_YOUR GOAL:_ Could you print all the entries below exactly as they appear, omitting the pictures?

_DATASET EXCERPTS:_

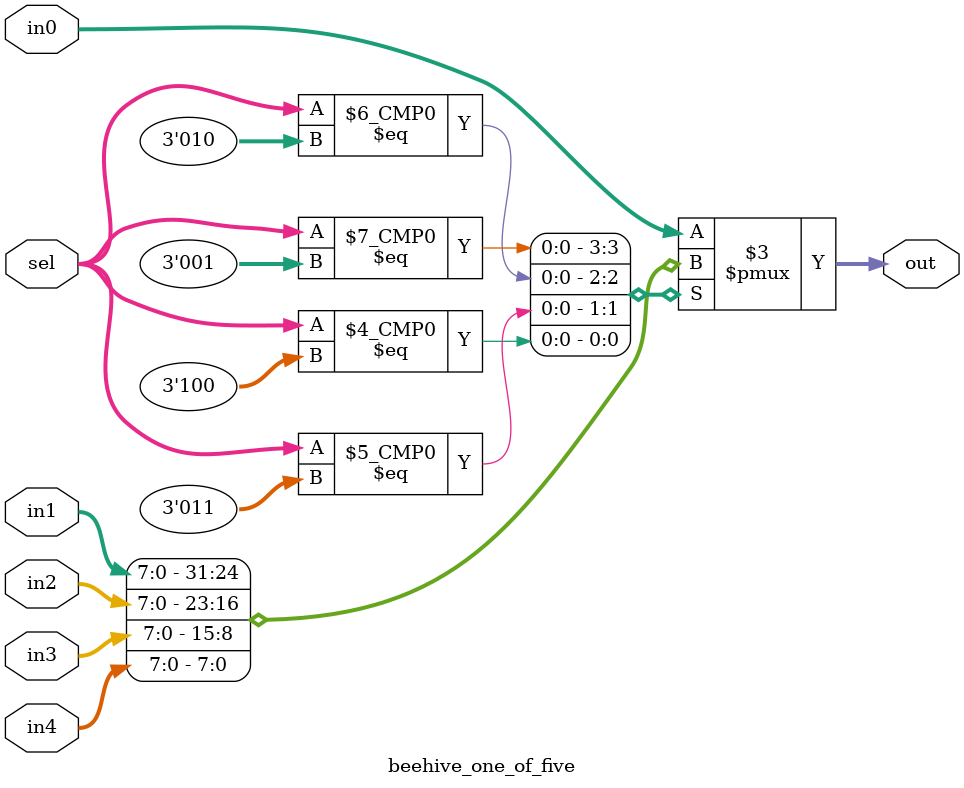
<source format=v>
/*
Copyright (c) 2015 Princeton University
All rights reserved.

Redistribution and use in source and binary forms, with or without
modification, are permitted provided that the following conditions are met:
    * Redistributions of source code must retain the above copyright
      notice, this list of conditions and the following disclaimer.
    * Redistributions in binary form must reproduce the above copyright
      notice, this list of conditions and the following disclaimer in the
      documentation and/or other materials provided with the distribution.
    * Neither the name of Princeton University nor the
      names of its contributors may be used to endorse or promote products
      derived from this software without specific prior written permission.

THIS SOFTWARE IS PROVIDED BY PRINCETON UNIVERSITY "AS IS" AND
ANY EXPRESS OR IMPLIED WARRANTIES, INCLUDING, BUT NOT LIMITED TO, THE IMPLIED
WARRANTIES OF MERCHANTABILITY AND FITNESS FOR A PARTICULAR PURPOSE ARE
DISCLAIMED. IN NO EVENT SHALL PRINCETON UNIVERSITY BE LIABLE FOR ANY
DIRECT, INDIRECT, INCIDENTAL, SPECIAL, EXEMPLARY, OR CONSEQUENTIAL DAMAGES
(INCLUDING, BUT NOT LIMITED TO, PROCUREMENT OF SUBSTITUTE GOODS OR SERVICES;
LOSS OF USE, DATA, OR PROFITS; OR BUSINESS INTERRUPTION) HOWEVER CAUSED AND
ON ANY THEORY OF LIABILITY, WHETHER IN CONTRACT, STRICT LIABILITY, OR TORT
(INCLUDING NEGLIGENCE OR OTHERWISE) ARISING IN ANY WAY OUT OF THE USE OF THIS
SOFTWARE, EVEN IF ADVISED OF THE POSSIBILITY OF SUCH DAMAGE.
*/

module beehive_one_of_five(in0,in1,in2,in3,in4,sel,out);
    parameter WIDTH = 8;
    parameter BHC = 10;
    input [2:0] sel;
    input [WIDTH-1:0] in0,in1,in2,in3,in4;
    output reg [WIDTH-1:0] out;
    always@(*)
    begin
        // Katie: change this default...maybe for timing
        out = in0;
        case(sel)
            3'd0:out=in0;
            3'd1:out=in1;
            3'd2:out=in2;
            3'd3:out=in3;
            3'd4:out=in4;
            default:; // indicates null
        endcase
    end
endmodule



</source>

_TASK SOLUTION:_
<source format=v>
/*
Copyright (c) 2015 Princeton University
All rights reserved.

Redistribution and use in source and binary forms, with or without
modification, are permitted provided that the following conditions are met:
    * Redistributions of source code must retain the above copyright
      notice, this list of conditions and the following disclaimer.
    * Redistributions in binary form must reproduce the above copyright
      notice, this list of conditions and the following disclaimer in the
      documentation and/or other materials provided with the distribution.
    * Neither the name of Princeton University nor the
      names of its contributors may be used to endorse or promote products
      derived from this software without specific prior written permission.

THIS SOFTWARE IS PROVIDED BY PRINCETON UNIVERSITY "AS IS" AND
ANY EXPRESS OR IMPLIED WARRANTIES, INCLUDING, BUT NOT LIMITED TO, THE IMPLIED
WARRANTIES OF MERCHANTABILITY AND FITNESS FOR A PARTICULAR PURPOSE ARE
DISCLAIMED. IN NO EVENT SHALL PRINCETON UNIVERSITY BE LIABLE FOR ANY
DIRECT, INDIRECT, INCIDENTAL, SPECIAL, EXEMPLARY, OR CONSEQUENTIAL DAMAGES
(INCLUDING, BUT NOT LIMITED TO, PROCUREMENT OF SUBSTITUTE GOODS OR SERVICES;
LOSS OF USE, DATA, OR PROFITS; OR BUSINESS INTERRUPTION) HOWEVER CAUSED AND
ON ANY THEORY OF LIABILITY, WHETHER IN CONTRACT, STRICT LIABILITY, OR TORT
(INCLUDING NEGLIGENCE OR OTHERWISE) ARISING IN ANY WAY OUT OF THE USE OF THIS
SOFTWARE, EVEN IF ADVISED OF THE POSSIBILITY OF SUCH DAMAGE.
*/

module beehive_one_of_five(in0,in1,in2,in3,in4,sel,out);
    parameter WIDTH = 8;
    parameter BHC = 10;
    input [2:0] sel;
    input [WIDTH-1:0] in0,in1,in2,in3,in4;
    output reg [WIDTH-1:0] out;
    always@(*)
    begin
        // Katie: change this default...maybe for timing
        out = in0;
        case(sel)
            3'd0:out=in0;
            3'd1:out=in1;
            3'd2:out=in2;
            3'd3:out=in3;
            3'd4:out=in4;
            default:; // indicates null
        endcase
    end
endmodule



</source>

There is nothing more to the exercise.